3 tablespoons extra virgin olive oil (EVOO)
1/2 pound guanciale, pancetta or bacon, chopped
4 cloves garlic, thinly sliced or chopped
1 small red chili pepper, seeded and finely chopped or 1 teaspoon crushed flakes
1 rounded pint (1/2-2/3 pound) Brussels sprouts, cores trimmed and thinly sliced about 1/8-inch thick
A few grates of nutmeg
2 tablespoons fresh thyme, chopped
1 teaspoon lemon zest
1/2 cup chicken stock
1 tablespoon lemon juice
1 tablespoon butter
1 pound spaghetti
1 cup grated Pecorino Romano cheese
Bring a large pot of water to a boil for the pasta.
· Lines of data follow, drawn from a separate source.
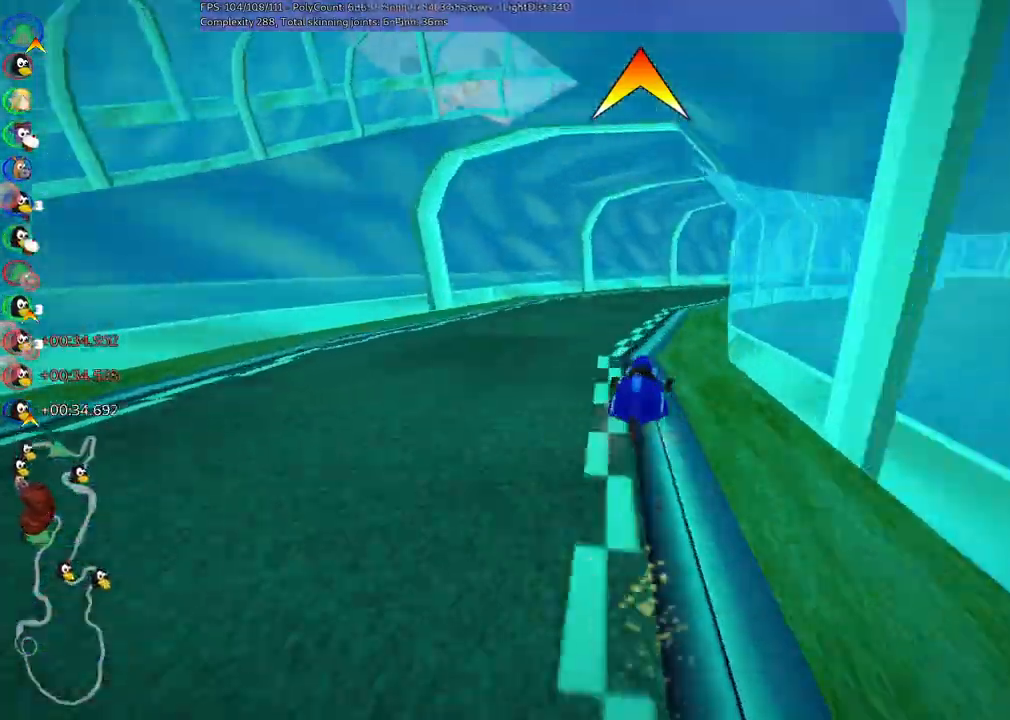
Gameplay with keyboard; each line is a JSON object with the keys held at the frame after it. "events" lists presses ("down") and releases ("up") of ".", "alt_r", "b", "c", "comma", "ctrl_r", "down", "f", "g", "h", "j", "k", "l", "left", "m", "n", "quote", "return", "right", "semicolon", "shift_r", "space", "super", "up" and "v" between this image and that frame as [ms after this image, input, new state], when the widget could be followed in between. No other keys are recorded. Mouse input is not recorded. Not read: /.
{"keys": ["up"], "events": [[100, "m", "up"], [300, "right", "up"], [367, "right", "down"], [400, "n", "down"], [500, "n", "up"], [500, "right", "up"]]}
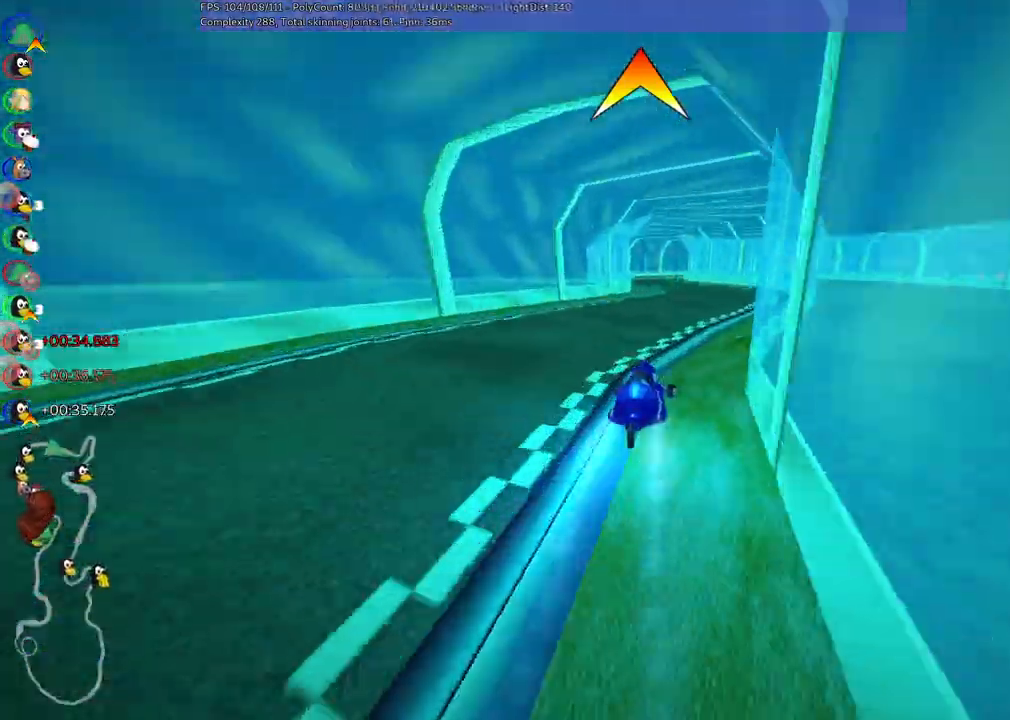
{"keys": ["up"]}
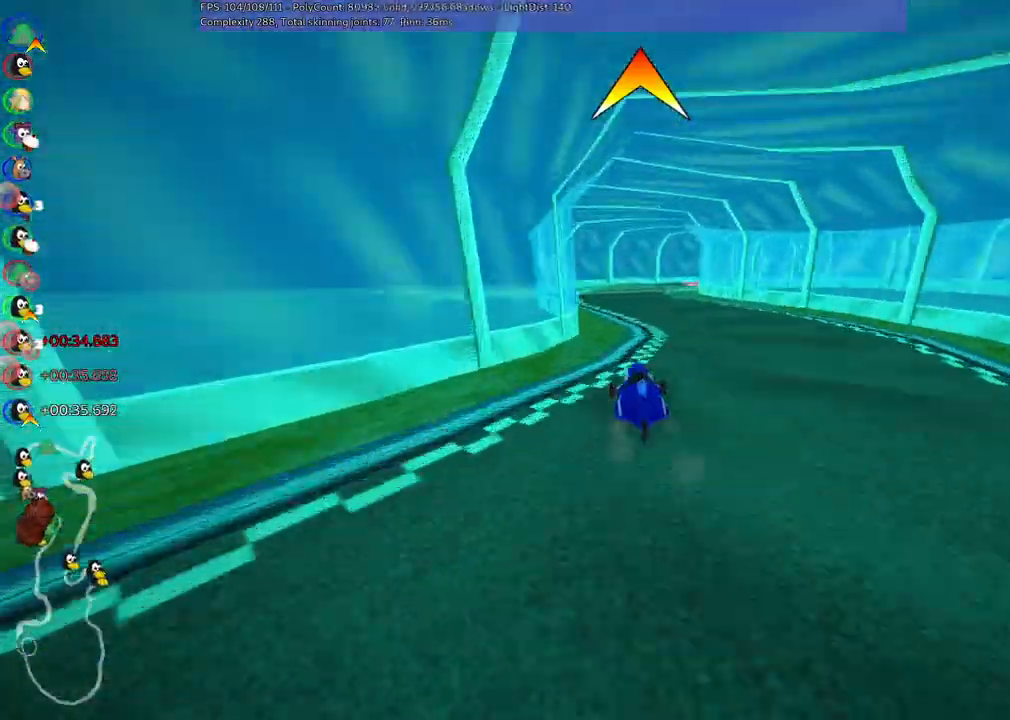
{"keys": ["m", "right", "up"], "events": [[267, "m", "down"], [267, "right", "down"]]}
Heat a deep skillet over medium-high heat with EVOO, three turns of the pan. Add the bacon and render for 2-3 minutes. Add the garlic and chili pepper and stir for 1 minute. Add the shredded Brussels sprouts and season with black pepper. Toss to lightly brown; season with nutmeg, thyme and lemon zest. Once the Brussels wilt and lightly brown at the edges, add the stock, lemon juice and butter; reduce the heat to low.
Salt the boiling water for the pasta. Drop the pasta and cook to al dente; reserve 1/2 cup of the starchy cooking water. Drain the pasta and toss with the sprouts and a little starchy cooking water. Remove from the heat and toss with the cheese; serve immediately.